■ Problem description: Write only how many lines in this data include "sigmoid".

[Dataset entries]
=== Section Start ===
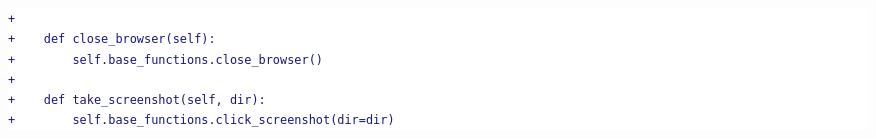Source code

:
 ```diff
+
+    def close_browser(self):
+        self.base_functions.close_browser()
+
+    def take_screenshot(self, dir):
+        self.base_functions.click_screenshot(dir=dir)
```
=== Section End ===
=== Section Start ===
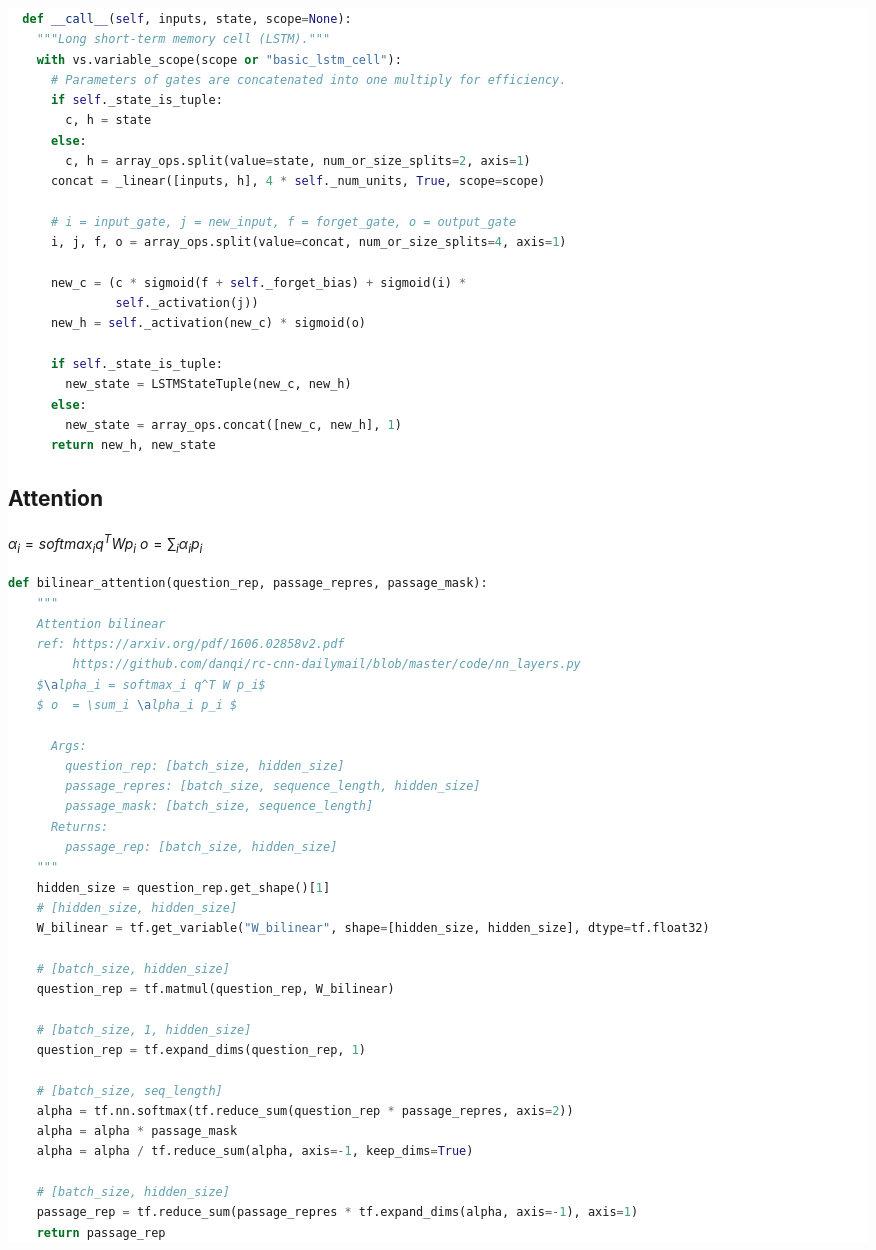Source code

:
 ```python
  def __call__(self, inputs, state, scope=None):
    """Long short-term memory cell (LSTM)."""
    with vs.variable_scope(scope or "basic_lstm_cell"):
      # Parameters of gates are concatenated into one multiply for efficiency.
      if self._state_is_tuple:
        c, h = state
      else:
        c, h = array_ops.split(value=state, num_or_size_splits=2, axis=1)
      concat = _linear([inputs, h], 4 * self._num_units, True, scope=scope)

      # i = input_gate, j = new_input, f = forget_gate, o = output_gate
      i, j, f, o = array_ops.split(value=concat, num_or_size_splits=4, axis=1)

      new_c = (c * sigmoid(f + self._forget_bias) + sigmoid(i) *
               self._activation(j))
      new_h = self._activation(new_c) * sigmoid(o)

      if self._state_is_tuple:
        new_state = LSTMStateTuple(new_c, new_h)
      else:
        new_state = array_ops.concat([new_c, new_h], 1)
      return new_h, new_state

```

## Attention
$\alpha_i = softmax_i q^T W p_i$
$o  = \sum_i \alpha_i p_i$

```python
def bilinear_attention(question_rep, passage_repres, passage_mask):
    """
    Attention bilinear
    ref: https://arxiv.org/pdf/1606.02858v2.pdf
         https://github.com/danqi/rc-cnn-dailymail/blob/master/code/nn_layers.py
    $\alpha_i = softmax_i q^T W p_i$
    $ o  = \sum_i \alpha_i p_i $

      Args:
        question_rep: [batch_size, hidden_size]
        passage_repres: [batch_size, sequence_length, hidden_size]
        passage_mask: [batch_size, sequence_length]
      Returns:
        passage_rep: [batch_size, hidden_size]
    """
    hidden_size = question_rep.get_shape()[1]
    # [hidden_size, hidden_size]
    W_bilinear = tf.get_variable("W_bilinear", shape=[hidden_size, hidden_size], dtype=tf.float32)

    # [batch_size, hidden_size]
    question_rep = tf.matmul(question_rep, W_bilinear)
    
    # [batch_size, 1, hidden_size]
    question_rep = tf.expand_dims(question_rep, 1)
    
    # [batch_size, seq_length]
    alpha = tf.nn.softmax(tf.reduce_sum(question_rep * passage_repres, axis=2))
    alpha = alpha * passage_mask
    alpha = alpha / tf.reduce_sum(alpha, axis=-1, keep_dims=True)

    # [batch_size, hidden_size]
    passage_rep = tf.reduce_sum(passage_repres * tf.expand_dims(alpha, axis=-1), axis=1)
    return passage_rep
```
=== Section End ===
=== Section Start ===
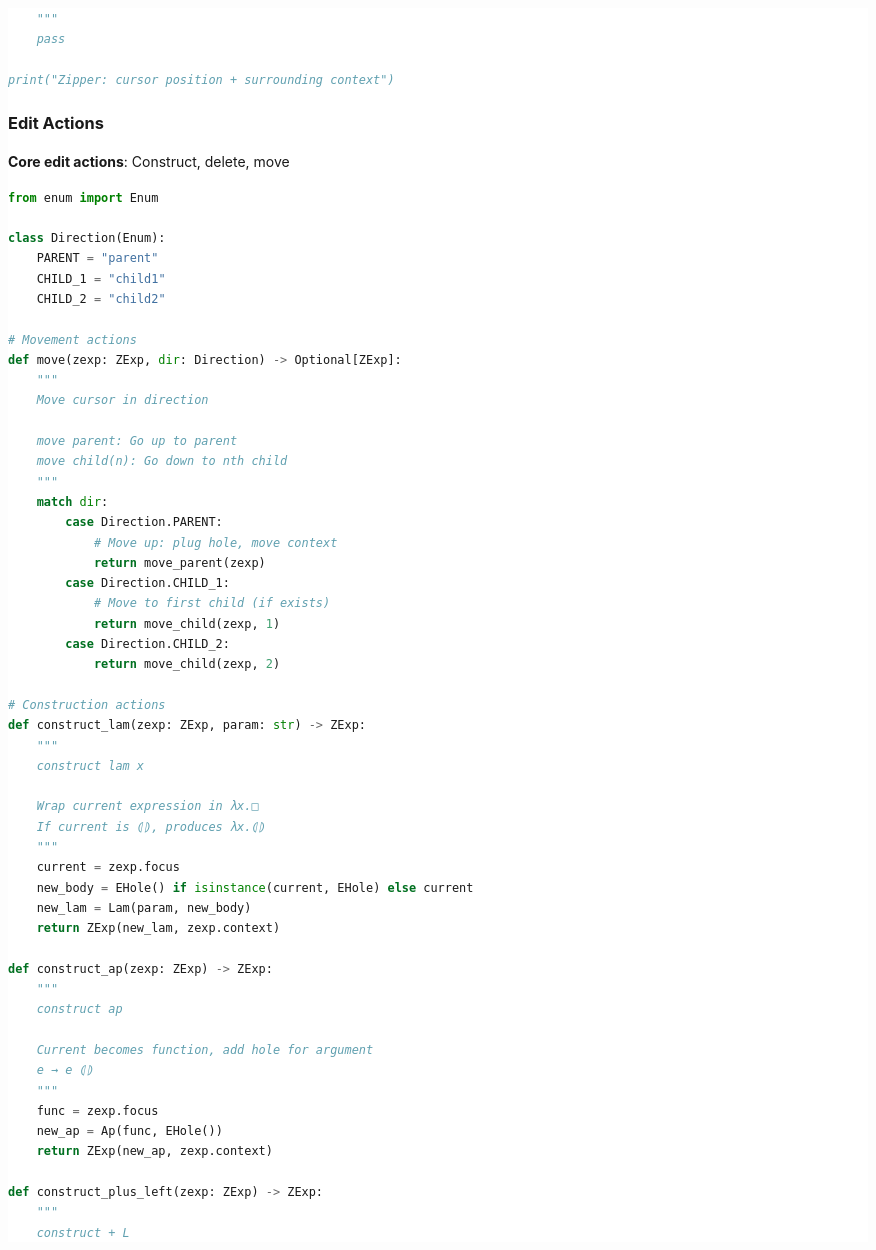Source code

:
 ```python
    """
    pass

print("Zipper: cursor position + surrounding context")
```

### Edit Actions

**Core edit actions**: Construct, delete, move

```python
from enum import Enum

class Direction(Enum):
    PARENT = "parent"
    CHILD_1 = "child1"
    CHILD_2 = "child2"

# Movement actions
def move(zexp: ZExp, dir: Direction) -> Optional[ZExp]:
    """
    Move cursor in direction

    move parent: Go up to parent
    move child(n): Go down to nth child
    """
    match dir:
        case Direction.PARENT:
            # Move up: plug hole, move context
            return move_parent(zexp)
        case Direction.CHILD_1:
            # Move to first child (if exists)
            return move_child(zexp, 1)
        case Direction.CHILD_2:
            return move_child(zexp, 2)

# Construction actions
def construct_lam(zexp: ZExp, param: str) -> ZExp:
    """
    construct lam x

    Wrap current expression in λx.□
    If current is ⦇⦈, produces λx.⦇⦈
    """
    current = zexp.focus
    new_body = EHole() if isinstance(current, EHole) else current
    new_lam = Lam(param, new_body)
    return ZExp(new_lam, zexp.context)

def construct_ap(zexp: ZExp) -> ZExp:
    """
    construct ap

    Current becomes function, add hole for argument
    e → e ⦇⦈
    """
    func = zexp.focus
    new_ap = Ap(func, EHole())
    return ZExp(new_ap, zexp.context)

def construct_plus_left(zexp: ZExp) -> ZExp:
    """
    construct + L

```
=== Section End ===
■ Answer to this task: 2